▶ **The problem**: Below this line are records; write out exactly the lines from the one containing "20: (947, 515, 2.28)" through the one containing "43: (882, 305, 1.65)", with the pictures left out.

▶ **Records for this exercise**:
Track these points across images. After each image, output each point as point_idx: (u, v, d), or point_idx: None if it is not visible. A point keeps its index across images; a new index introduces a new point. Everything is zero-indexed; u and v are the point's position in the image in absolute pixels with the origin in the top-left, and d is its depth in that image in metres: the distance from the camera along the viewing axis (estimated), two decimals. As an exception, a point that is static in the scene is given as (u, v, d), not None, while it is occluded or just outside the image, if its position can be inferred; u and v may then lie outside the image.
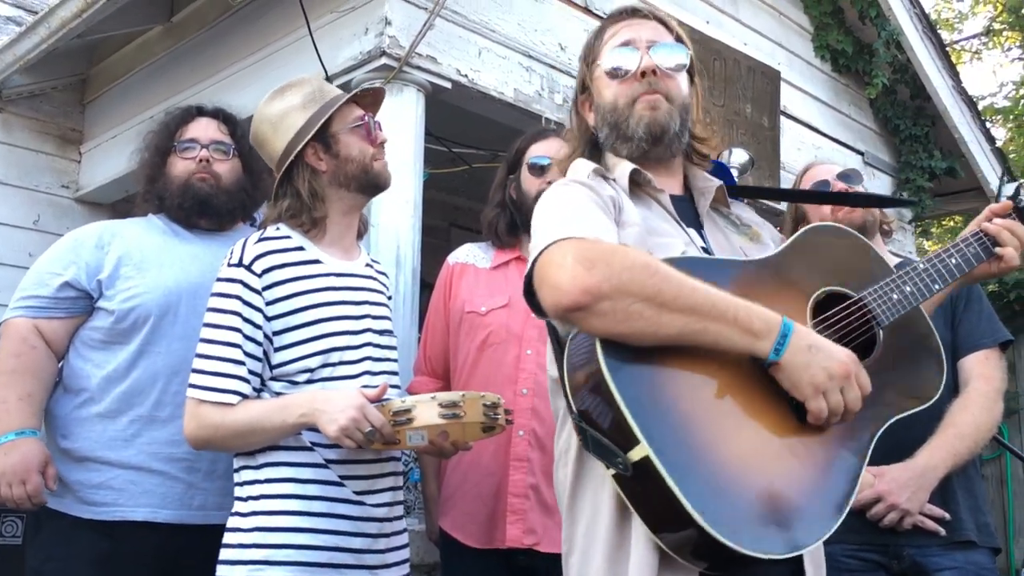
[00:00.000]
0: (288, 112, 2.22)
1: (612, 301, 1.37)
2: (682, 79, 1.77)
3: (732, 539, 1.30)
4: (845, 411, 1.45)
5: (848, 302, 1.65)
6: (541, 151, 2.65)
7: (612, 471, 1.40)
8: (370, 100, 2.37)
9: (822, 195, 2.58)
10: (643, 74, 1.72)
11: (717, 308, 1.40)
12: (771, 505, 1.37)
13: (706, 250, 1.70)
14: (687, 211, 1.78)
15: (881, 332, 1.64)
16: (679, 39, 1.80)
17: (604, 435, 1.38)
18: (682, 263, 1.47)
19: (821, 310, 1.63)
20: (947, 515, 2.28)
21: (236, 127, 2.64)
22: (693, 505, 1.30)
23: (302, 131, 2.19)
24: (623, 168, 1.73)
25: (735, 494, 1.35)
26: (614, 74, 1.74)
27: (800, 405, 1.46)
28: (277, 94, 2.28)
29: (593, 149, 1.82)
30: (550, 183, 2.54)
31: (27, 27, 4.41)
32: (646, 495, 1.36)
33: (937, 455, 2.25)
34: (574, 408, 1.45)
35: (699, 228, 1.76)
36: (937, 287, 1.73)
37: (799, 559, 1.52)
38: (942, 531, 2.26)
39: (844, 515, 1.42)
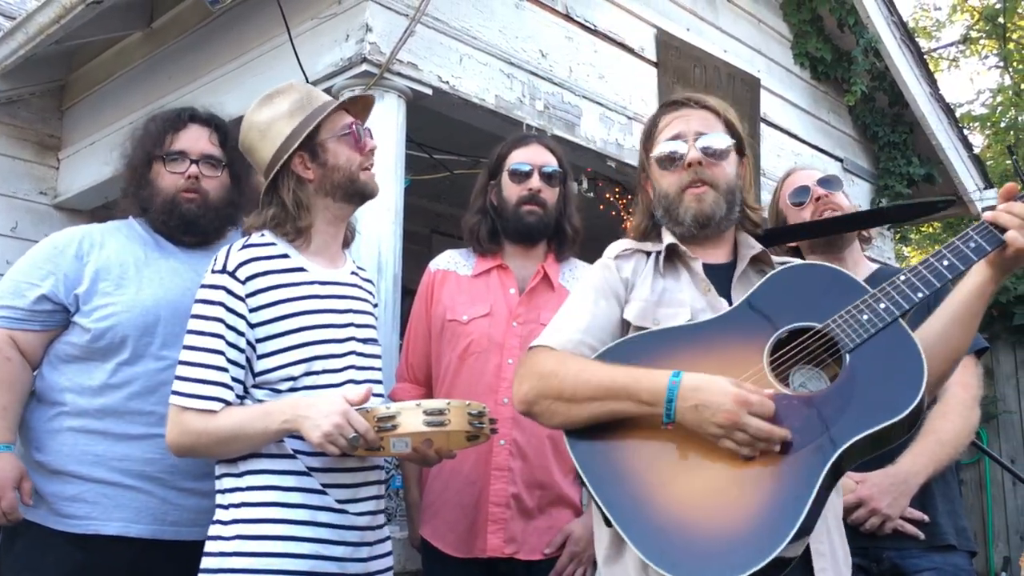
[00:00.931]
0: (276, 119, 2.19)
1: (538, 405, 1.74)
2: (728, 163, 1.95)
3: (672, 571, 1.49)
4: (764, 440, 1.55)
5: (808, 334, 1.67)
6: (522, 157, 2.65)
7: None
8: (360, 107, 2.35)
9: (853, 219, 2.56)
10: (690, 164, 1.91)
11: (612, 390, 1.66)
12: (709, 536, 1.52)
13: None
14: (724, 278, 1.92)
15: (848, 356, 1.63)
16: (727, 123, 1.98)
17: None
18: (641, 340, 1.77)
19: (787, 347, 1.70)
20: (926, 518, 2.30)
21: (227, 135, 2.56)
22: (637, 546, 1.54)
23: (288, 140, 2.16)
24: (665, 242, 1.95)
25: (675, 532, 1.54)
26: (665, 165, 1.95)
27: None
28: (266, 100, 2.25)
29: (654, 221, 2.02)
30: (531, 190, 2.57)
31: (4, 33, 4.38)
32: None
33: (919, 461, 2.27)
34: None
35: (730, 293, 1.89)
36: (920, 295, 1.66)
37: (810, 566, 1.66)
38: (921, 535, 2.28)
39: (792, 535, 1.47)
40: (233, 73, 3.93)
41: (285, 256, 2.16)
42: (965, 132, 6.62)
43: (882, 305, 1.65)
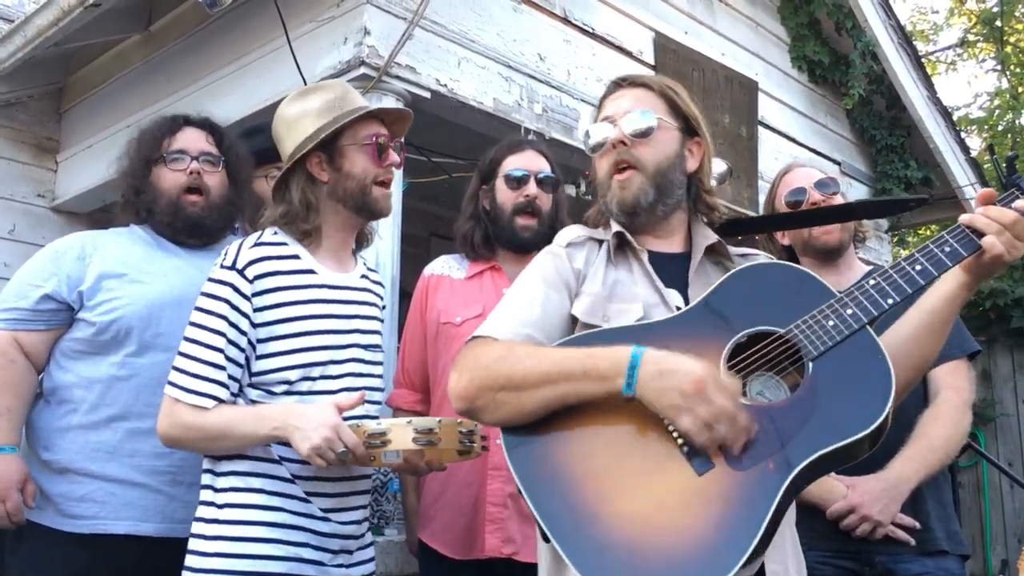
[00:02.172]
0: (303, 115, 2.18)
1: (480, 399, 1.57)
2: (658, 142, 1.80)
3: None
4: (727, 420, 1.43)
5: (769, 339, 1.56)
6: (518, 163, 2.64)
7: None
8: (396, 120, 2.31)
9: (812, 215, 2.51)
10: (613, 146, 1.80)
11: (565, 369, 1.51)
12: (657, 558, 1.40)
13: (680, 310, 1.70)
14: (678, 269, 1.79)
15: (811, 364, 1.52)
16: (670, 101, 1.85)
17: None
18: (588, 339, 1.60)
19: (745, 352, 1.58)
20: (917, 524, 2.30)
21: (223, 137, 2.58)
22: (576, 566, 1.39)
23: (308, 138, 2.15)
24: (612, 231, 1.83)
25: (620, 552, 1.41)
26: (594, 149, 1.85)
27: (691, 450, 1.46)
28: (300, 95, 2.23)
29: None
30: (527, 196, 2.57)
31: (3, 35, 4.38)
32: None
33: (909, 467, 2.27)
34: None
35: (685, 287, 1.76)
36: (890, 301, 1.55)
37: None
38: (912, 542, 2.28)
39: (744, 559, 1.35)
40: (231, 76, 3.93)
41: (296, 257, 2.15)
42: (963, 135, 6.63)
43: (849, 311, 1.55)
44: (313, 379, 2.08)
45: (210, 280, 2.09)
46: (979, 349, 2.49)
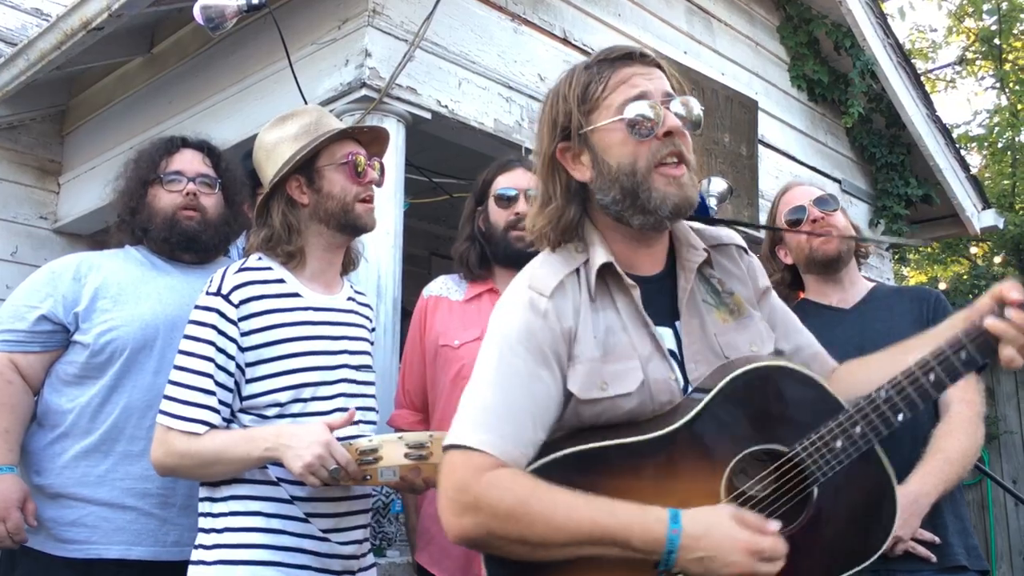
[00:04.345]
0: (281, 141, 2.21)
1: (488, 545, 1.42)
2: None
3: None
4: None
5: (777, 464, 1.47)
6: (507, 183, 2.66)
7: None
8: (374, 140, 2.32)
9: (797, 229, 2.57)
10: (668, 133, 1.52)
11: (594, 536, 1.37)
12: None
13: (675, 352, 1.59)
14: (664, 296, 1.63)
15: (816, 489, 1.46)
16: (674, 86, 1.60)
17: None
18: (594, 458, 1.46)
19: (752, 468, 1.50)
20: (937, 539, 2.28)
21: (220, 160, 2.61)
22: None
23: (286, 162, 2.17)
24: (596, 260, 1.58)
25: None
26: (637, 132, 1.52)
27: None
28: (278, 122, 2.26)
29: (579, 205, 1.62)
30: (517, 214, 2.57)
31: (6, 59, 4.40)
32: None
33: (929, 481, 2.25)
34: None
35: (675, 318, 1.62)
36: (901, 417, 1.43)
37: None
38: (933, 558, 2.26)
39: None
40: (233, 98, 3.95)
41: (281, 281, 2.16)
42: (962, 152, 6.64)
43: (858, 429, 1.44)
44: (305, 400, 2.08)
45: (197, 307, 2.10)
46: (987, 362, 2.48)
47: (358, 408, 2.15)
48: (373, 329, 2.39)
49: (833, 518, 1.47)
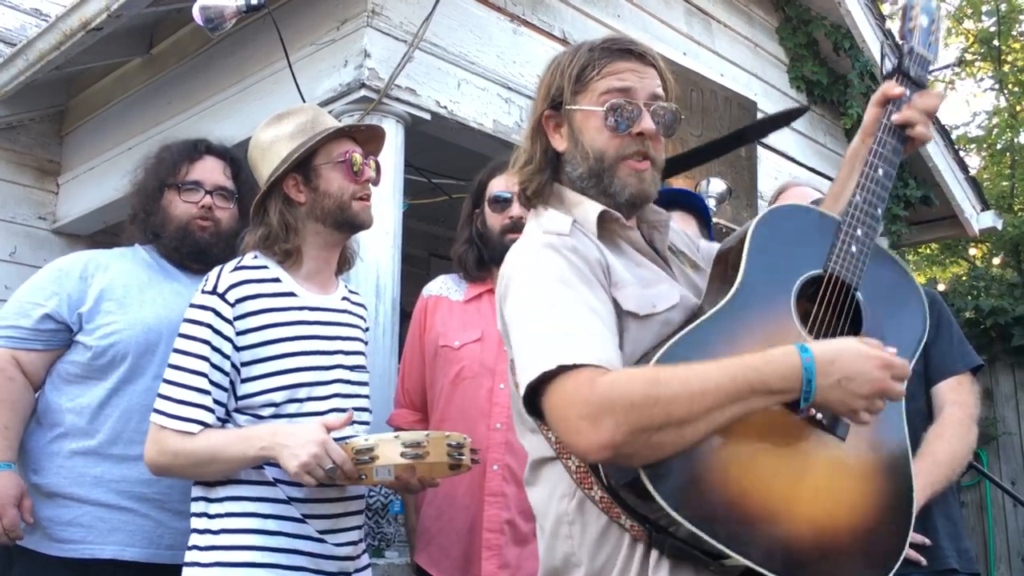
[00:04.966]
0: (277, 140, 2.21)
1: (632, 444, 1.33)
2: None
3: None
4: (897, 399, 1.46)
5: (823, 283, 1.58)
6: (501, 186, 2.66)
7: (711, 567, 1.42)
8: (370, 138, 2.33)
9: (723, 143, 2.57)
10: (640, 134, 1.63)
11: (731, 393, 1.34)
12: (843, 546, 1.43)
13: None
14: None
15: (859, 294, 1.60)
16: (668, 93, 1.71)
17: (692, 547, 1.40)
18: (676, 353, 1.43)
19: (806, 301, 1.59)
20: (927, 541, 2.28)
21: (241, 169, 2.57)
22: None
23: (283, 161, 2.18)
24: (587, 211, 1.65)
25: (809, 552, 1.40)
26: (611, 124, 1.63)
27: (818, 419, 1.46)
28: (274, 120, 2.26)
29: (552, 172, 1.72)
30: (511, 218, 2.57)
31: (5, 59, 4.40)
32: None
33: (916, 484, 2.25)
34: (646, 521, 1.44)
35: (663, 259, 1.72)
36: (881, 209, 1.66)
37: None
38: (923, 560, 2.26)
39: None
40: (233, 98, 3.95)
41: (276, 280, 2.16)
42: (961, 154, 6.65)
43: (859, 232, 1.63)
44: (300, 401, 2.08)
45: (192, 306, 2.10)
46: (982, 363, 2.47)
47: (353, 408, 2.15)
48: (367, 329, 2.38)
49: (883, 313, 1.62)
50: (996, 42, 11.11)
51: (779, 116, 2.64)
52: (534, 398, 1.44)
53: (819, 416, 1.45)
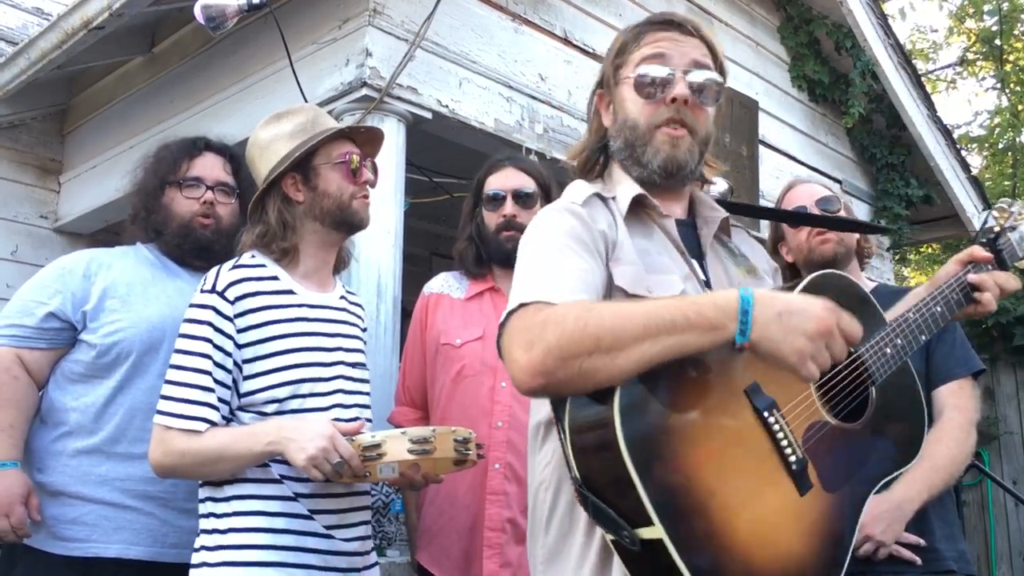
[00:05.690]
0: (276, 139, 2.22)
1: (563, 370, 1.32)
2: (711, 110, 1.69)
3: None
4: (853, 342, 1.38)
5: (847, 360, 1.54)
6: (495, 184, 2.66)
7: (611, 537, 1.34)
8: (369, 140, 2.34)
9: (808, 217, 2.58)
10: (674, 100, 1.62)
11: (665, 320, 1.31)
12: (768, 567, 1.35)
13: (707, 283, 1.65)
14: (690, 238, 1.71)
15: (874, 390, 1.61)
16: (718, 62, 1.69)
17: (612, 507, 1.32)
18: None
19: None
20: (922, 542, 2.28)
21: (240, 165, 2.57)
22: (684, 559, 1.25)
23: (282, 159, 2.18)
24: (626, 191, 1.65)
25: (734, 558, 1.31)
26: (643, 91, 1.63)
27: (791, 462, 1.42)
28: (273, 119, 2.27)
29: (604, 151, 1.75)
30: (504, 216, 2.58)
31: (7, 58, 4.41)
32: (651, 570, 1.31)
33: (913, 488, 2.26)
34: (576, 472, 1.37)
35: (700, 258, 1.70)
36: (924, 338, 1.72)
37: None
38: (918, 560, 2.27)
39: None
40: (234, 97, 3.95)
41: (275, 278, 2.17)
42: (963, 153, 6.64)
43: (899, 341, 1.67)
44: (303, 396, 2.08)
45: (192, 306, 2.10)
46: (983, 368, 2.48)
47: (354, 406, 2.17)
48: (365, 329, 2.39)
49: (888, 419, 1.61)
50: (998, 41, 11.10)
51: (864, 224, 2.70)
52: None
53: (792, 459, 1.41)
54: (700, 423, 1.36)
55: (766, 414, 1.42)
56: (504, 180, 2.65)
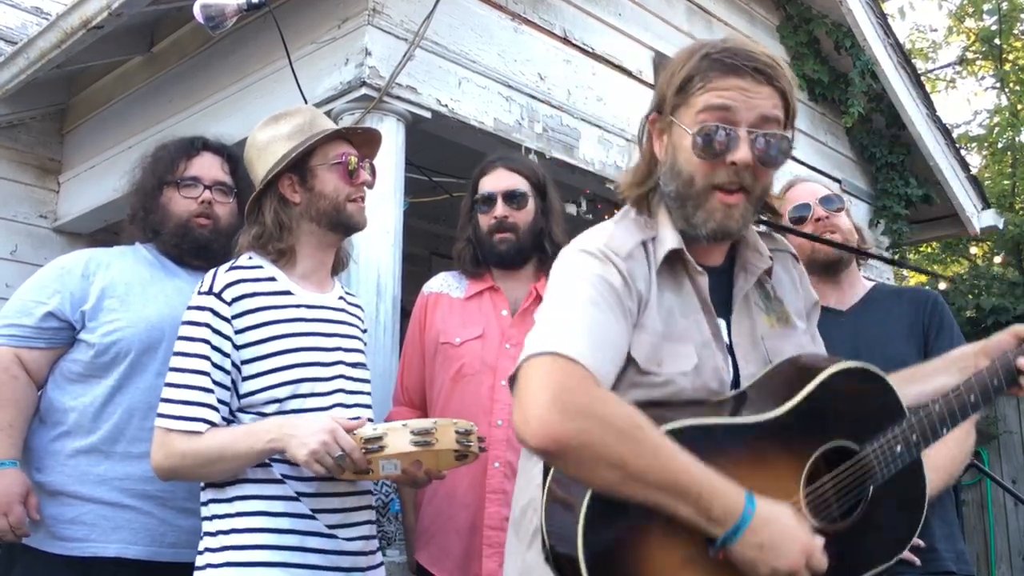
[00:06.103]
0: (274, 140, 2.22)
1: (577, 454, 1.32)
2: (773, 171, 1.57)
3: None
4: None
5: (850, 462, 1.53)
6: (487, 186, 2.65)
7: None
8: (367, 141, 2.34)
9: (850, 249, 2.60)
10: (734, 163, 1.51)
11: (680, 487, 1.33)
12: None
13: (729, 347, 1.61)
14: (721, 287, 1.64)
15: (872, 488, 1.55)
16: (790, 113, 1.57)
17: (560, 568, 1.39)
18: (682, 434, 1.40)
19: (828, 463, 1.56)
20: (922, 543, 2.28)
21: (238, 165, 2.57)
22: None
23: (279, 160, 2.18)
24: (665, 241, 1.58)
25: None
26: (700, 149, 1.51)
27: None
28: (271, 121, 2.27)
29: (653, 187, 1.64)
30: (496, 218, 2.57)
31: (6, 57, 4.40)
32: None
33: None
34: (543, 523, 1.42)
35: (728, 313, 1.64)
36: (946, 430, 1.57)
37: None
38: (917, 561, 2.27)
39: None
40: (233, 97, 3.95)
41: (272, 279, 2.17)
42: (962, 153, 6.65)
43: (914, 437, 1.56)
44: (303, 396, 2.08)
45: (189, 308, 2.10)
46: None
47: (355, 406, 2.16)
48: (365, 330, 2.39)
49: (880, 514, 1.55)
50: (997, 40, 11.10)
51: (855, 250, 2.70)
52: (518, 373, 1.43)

▶ **Result**:
20: (947, 515, 2.28)
21: (236, 127, 2.64)
22: (693, 505, 1.30)
23: (302, 131, 2.19)
24: (623, 168, 1.73)
25: (735, 494, 1.35)
26: (614, 74, 1.74)
27: (800, 405, 1.46)
28: (277, 94, 2.28)
29: (593, 149, 1.82)
30: (550, 183, 2.54)
31: (27, 27, 4.41)
32: (646, 495, 1.36)
33: (937, 455, 2.25)
34: (574, 408, 1.45)
35: (699, 228, 1.76)
36: (937, 287, 1.73)
37: (799, 559, 1.52)
38: (942, 531, 2.26)
39: (844, 515, 1.42)
[00:00.931]
0: (276, 119, 2.19)
1: (538, 405, 1.74)
2: (728, 163, 1.95)
3: (672, 571, 1.49)
4: (764, 440, 1.55)
5: (808, 334, 1.67)
6: (522, 157, 2.65)
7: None
8: (360, 107, 2.35)
9: (853, 219, 2.56)
10: (690, 164, 1.91)
11: (612, 390, 1.66)
12: (709, 536, 1.52)
13: None
14: (724, 278, 1.92)
15: (848, 356, 1.63)
16: (727, 123, 1.98)
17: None
18: (641, 340, 1.77)
19: (787, 347, 1.70)
20: (926, 518, 2.30)
21: (227, 135, 2.56)
22: (637, 546, 1.54)
23: (288, 140, 2.16)
24: (665, 242, 1.95)
25: (675, 532, 1.54)
26: (665, 165, 1.95)
27: None
28: (266, 100, 2.25)
29: (654, 221, 2.02)
30: (531, 190, 2.57)
31: (4, 33, 4.38)
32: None
33: (919, 461, 2.27)
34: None
35: (730, 293, 1.89)
36: (920, 295, 1.66)
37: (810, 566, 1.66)
38: (921, 535, 2.28)
39: (792, 535, 1.47)
40: (233, 73, 3.93)
41: (285, 256, 2.16)
42: (965, 132, 6.62)
43: (882, 305, 1.65)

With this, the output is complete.